PROSPECTS FOR AMNESTY QUESTIONED

Publication: North Caucasus Weekly Volume: 4 Issue: 15

Nezavisimaya gazeta’s Andrei Riskin has also expressed skepticism about the prospects for a successful amnesty. On April 21 he reported that, according the public prosecutor’s office, military servicemen of the federal government or of the local Kadyrov administration are suspects in 300 of the 500 criminal cases now open in connection with kidnappings in Chechnya. Each of these kidnap victims, he wrote, “has relatives…Who will guarantee that the men of these families will not now take up arms?”

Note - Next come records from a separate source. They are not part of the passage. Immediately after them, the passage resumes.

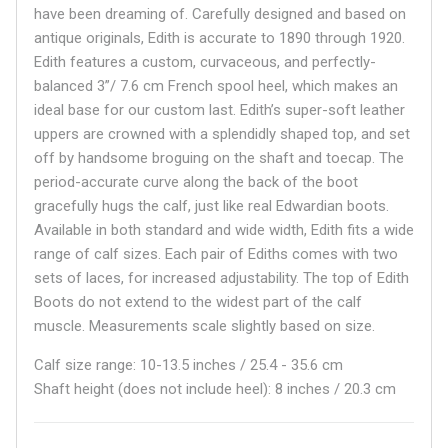
have been dreaming of. Carefully designed and based on
antique originals, Edith is accurate to 1890 through 1920.
Edith features a custom, curvaceous, and perfectly-
balanced 3”/ 7.6 cm French spool heel, which makes an
ideal base for our custom last. Edith’s super-soft leather
uppers are crowned with a splendidly shaped top, and set
off by handsome broguing on the shaft and toecap. The
period-accurate curve along the back of the boot
gracefully hugs the calf, just like real Edwardian boots.
Available in both standard and wide width, Edith fits a wide
range of calf sizes. Each pair of Ediths comes with two
sets of laces, for increased adjustability. The top of Edith
Boots do not extend to the widest part of the calf
muscle. Measurements scale slightly based on size.
Calf size range: 10-13.5 inches / 25.4 - 35.6 cm
Shaft height (does not include heel): 8 inches / 20.3 cm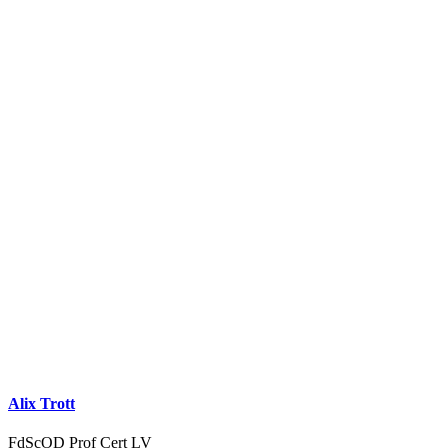
Alix Trott
FdScOD Prof Cert LV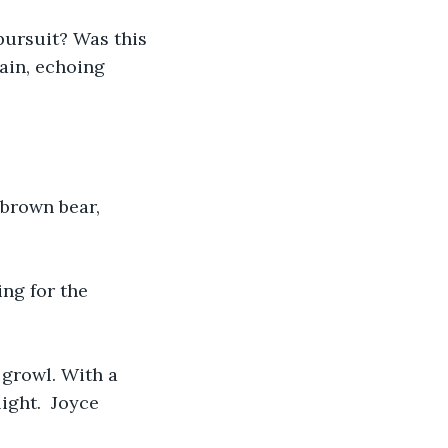
pursuit? Was this 
ain, echoing 
 brown bear, 
ing for the 
 growl. With a 
ight.  Joyce 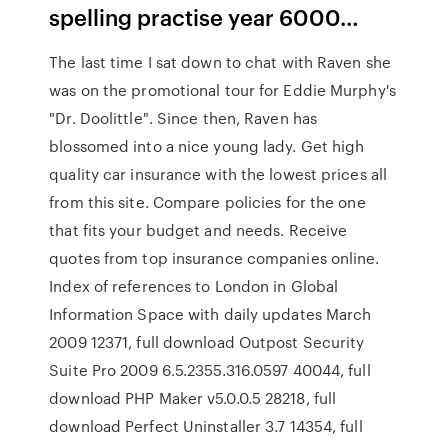
spelling practise year 6000…
The last time I sat down to chat with Raven she
was on the promotional tour for Eddie Murphy's
"Dr. Doolittle". Since then, Raven has
blossomed into a nice young lady. Get high
quality car insurance with the lowest prices all
from this site. Compare policies for the one
that fits your budget and needs. Receive
quotes from top insurance companies online.
Index of references to London in Global
Information Space with daily updates March
2009 12371, full download Outpost Security
Suite Pro 2009 6.5.2355.316.0597 40044, full
download PHP Maker v5.0.0.5 28218, full
download Perfect Uninstaller 3.7 14354, full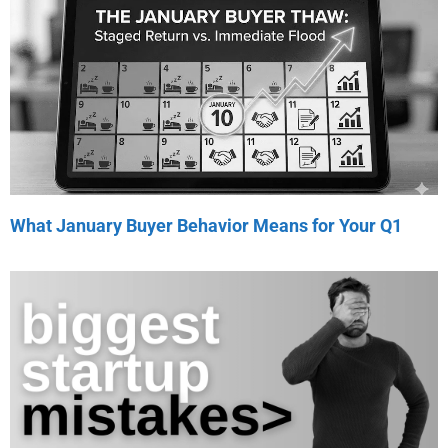
What January Buyer Behavior Means for Your Q1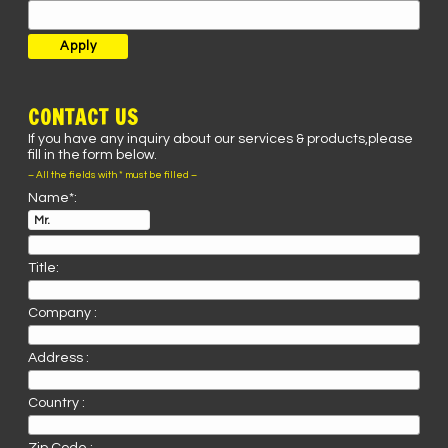
CONTACT US
If you have any inquiry about our services & products,please
fill in the form below.
– All the fields with * must be filled –
Name*:
Title:
Company :
Address :
Country :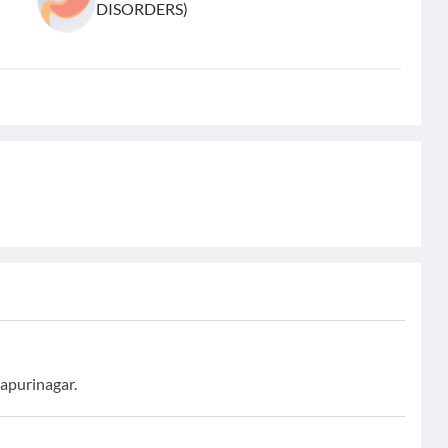
DISORDERS)
yapurinagar.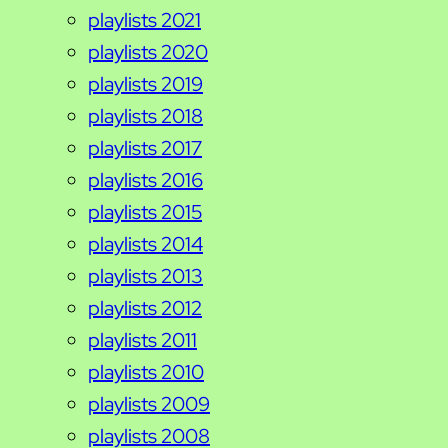
playlists 2021
playlists 2020
playlists 2019
playlists 2018
playlists 2017
playlists 2016
playlists 2015
playlists 2014
playlists 2013
playlists 2012
playlists 2011
playlists 2010
playlists 2009
playlists 2008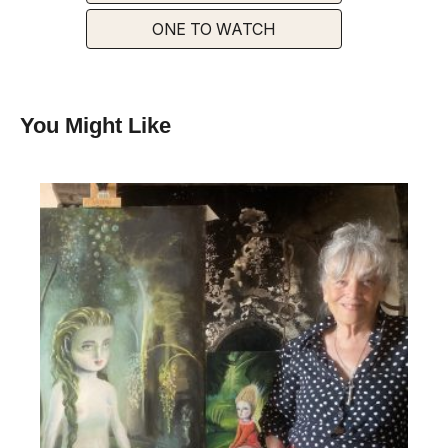
ONE TO WATCH
You Might Like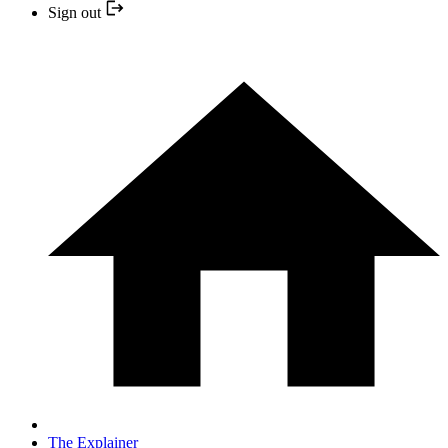
Sign out
The Explainer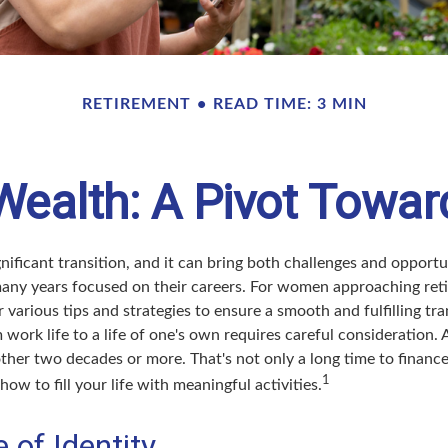
RETIREMENT
READ TIME: 3 MIN
alth: A Pivot Towar
gnificant transition, and it can bring both challenges and oppor
ny years focused on their careers. For women approaching retir
r various tips and strategies to ensure a smooth and fulfilling tra
 work life to a life of one's own requires careful consideration.
ther two decades or more. That's not only a long time to finance, 
1
how to fill your life with meaningful activities.
 of Identity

Riskin also noted a statement by the Kadyrov administration’s minister of the interior, Alu Alkhanov, “that guerrillas who are not stained with blood will be allowed to serve in the ranks of the Chechen police. His predecessor, Ruslan Tsakaev, had been categorically opposed to such a step, and evidently it was because of that opposition that he lost his position. Alkhanov also says that it is the police who will take charge of the distribution of compensation funds for lost housing. Earlier, Akhmad Kadyrov had promised that he himself would personally be involved in this task. Thus it is obvious that the new minister of the interior enjoys Kadyrov’s complete trust. One must now assume that Alkhanov was handpicked by Kadyrov himself, and that Kadyrov now needs only to place another of his own people at the head of Chechnya’s OMON (special police) in order to have complete control of all the republic’s security agencies.”